What is being asked ▸ The answer must consist of every line in the records below that contains the string "PURIFIED".
+++++
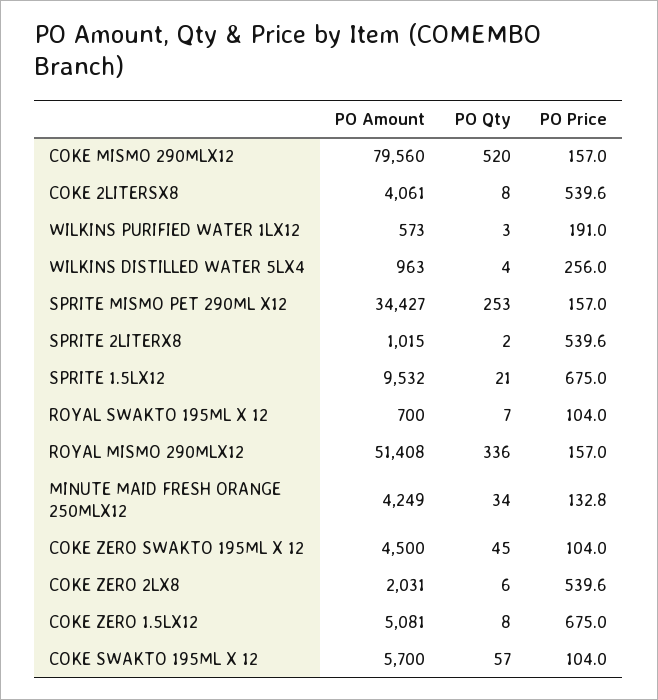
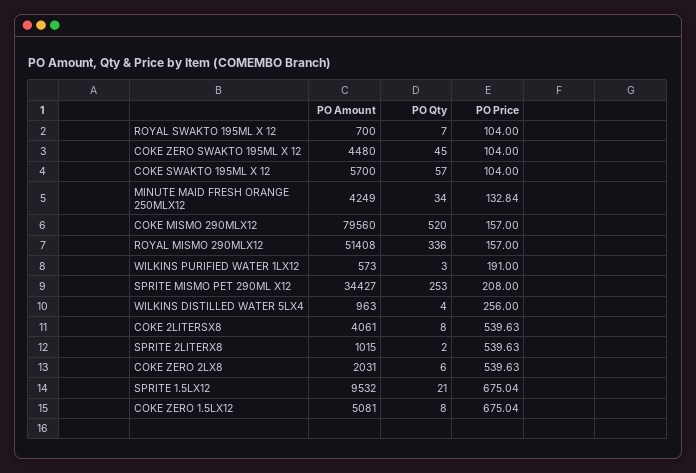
  {
    "PO Amount": {
      "COKE MISMO 290MLX12": 79560,
      "COKE 2LITERSX8": 4061,
      "WILKINS PURIFIED WATER 1LX12": 573,
      "WILKINS DISTILLED WATER 5LX4": 963,
      "SPRITE MISMO PET 290ML X12": 34427,
      "SPRITE 2LITERX8": 1015,
      "SPRITE 1.5LX12": 9532,
      "ROYAL SWAKTO 195ML X 12": 700,
      "ROYAL MISMO 290MLX12": 51408,
      "MINUTE MAID FRESH ORANGE 250MLX12": 4249,
-     "COKE ZERO SWAKTO 195ML X 12": 4500,
+     "COKE ZERO SWAKTO 195ML X 12": 4480,
      "COKE ZERO 2LX8": 2031,
      "COKE ZERO 1.5LX12": 5081,
      "COKE SWAKTO 195ML X 12": 5700
    },
    "PO Qty": {
      "COKE MISMO 290MLX12": 520,
      "COKE 2LITERSX8": 8,
      "WILKINS PURIFIED WATER 1LX12": 3,
      "WILKINS DISTILLED WATER 5LX4": 4,
      "SPRITE MISMO PET 290ML X12": 253,
      "SPRITE 2LITERX8": 2,
      "SPRITE 1.5LX12": 21,
      "ROYAL SWAKTO 195ML X 12": 7,
      "ROYAL MISMO 290MLX12": 336,
      "MINUTE MAID FRESH ORANGE 250MLX12": 34,
      "COKE ZERO SWAKTO 195ML X 12": 45,
      "COKE ZERO 2LX8": 6,
      "COKE ZERO 1.5LX12": 8,
      "COKE SWAKTO 195ML X 12": 57
    },
    "PO Price": {
      "COKE MISMO 290MLX12": 157,
      "COKE 2LITERSX8": 539.63,
      "WILKINS PURIFIED WATER 1LX12": 191,
      "WILKINS DISTILLED WATER 5LX4": 256,
-     "SPRITE MISMO PET 290ML X12": 157,
+     "SPRITE MISMO PET 290ML X12": 208,
      "SPRITE 2LITERX8": 539.63,
      "SPRITE 1.5LX12": 675.04,
      "ROYAL SWAKTO 195ML X 12": 104,
      "ROYAL MISMO 290MLX12": 157,
      "MINUTE MAID FRESH ORANGE 250MLX12": 132.84,
      "COKE ZERO SWAKTO 195ML X 12": 104,
      "COKE ZERO 2LX8": 539.63,
      "COKE ZERO 1.5LX12": 675.04,
      "COKE SWAKTO 195ML X 12": 104
    }
  }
+++++
Solution to the exercise ▸
      "WILKINS PURIFIED WATER 1LX12": 573,
      "WILKINS PURIFIED WATER 1LX12": 3,
      "WILKINS PURIFIED WATER 1LX12": 191,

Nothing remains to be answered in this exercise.